BEGIN Exercise inputs
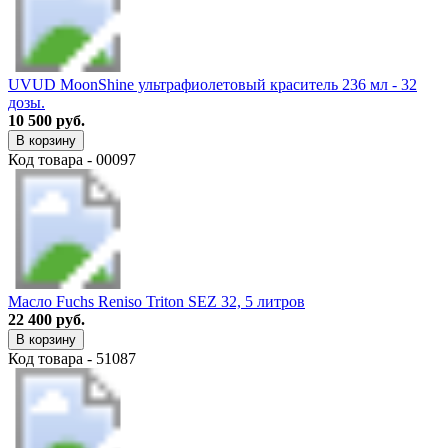
UVUD MoonShine ультрафиолетовый краситель 236 мл - 32
дозы.
10 500 руб.
В корзину
Код товара - 00097
Масло Fuchs Reniso Triton SEZ 32, 5 литров
22 400 руб.
В корзину
Код товара - 51087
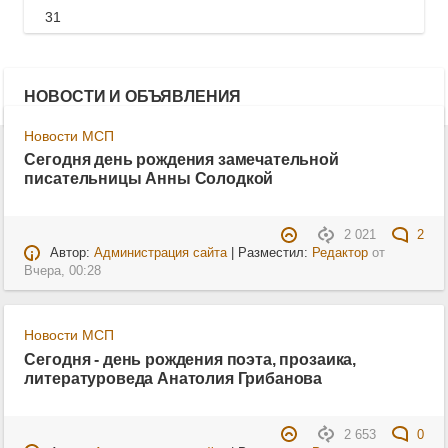
31
НОВОСТИ И ОБЪЯВЛЕНИЯ
Новости МСП
Сегодня день рождения замечательной
писательницы Анны Солодкой
2 021
2
Автор:
Администрация сайта
| Разместил:
Редактор
от
Вчера, 00:28
Новости МСП
Сегодня - день рождения поэта, прозаика,
литературоведа Анатолия Грибанова
2 653
0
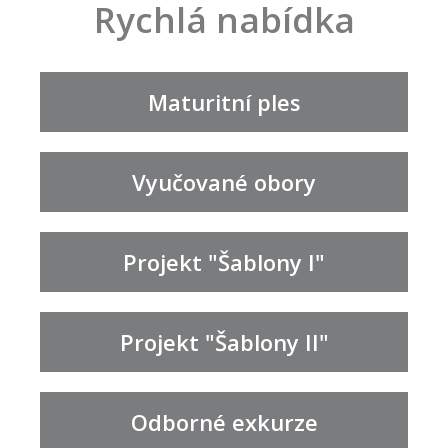
Rychlá nabídka
Maturitní ples
Vyučované obory
Projekt "Šablony I"
Projekt "Šablony II"
Odborné exkurze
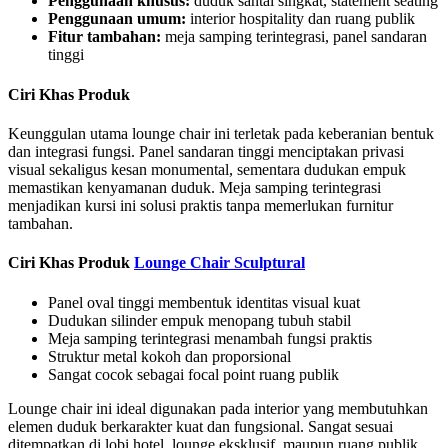
Penggunaan khusus:
duduk santai singkat, statement seating
Penggunaan umum:
interior hospitality dan ruang publik
Fitur tambahan:
meja samping terintegrasi, panel sandaran
tinggi
Ciri Khas Produk
Keunggulan utama lounge chair ini terletak pada keberanian bentuk
dan integrasi fungsi. Panel sandaran tinggi menciptakan privasi
visual sekaligus kesan monumental, sementara dudukan empuk
memastikan kenyamanan duduk. Meja samping terintegrasi
menjadikan kursi ini solusi praktis tanpa memerlukan furnitur
tambahan.
Ciri Khas Produk
Lounge Chair Sculptural
Panel oval tinggi membentuk identitas visual kuat
Dudukan silinder empuk menopang tubuh stabil
Meja samping terintegrasi menambah fungsi praktis
Struktur metal kokoh dan proporsional
Sangat cocok sebagai focal point ruang publik
Lounge chair ini ideal digunakan pada interior yang membutuhkan
elemen duduk berkarakter kuat dan fungsional. Sangat sesuai
ditempatkan di lobi hotel, lounge eksklusif, maupun ruang publik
END Exercise inputs
▸ Exercise details:
Please give back an exact copy of the entries above from their first line through the line containing "elemen duduk berkarakter", leaving the pictures aside.

▸ Solution to this task:
UVUD MoonShine ультрафиолетовый краситель 236 мл - 32
дозы.
10 500 руб.
В корзину
Код товара - 00097
Масло Fuchs Reniso Triton SEZ 32, 5 литров
22 400 руб.
В корзину
Код товара - 51087
31
НОВОСТИ И ОБЪЯВЛЕНИЯ
Новости МСП
Сегодня день рождения замечательной
писательницы Анны Солодкой
2 021
2
Автор:
Администрация сайта
| Разместил:
Редактор
от
Вчера, 00:28
Новости МСП
Сегодня - день рождения поэта, прозаика,
литературоведа Анатолия Грибанова
2 653
0
Rychlá nabídka
Maturitní ples
Vyučované obory
Projekt "Šablony I"
Projekt "Šablony II"
Odborné exkurze
Penggunaan khusus:
duduk santai singkat, statement seating
Penggunaan umum:
interior hospitality dan ruang publik
Fitur tambahan:
meja samping terintegrasi, panel sandaran
tinggi
Ciri Khas Produk
Keunggulan utama lounge chair ini terletak pada keberanian bentuk
dan integrasi fungsi. Panel sandaran tinggi menciptakan privasi
visual sekaligus kesan monumental, sementara dudukan empuk
memastikan kenyamanan duduk. Meja samping terintegrasi
menjadikan kursi ini solusi praktis tanpa memerlukan furnitur
tambahan.
Ciri Khas Produk
Lounge Chair Sculptural
Panel oval tinggi membentuk identitas visual kuat
Dudukan silinder empuk menopang tubuh stabil
Meja samping terintegrasi menambah fungsi praktis
Struktur metal kokoh dan proporsional
Sangat cocok sebagai focal point ruang publik
Lounge chair ini ideal digunakan pada interior yang membutuhkan
elemen duduk berkarakter kuat dan fungsional. Sangat sesuai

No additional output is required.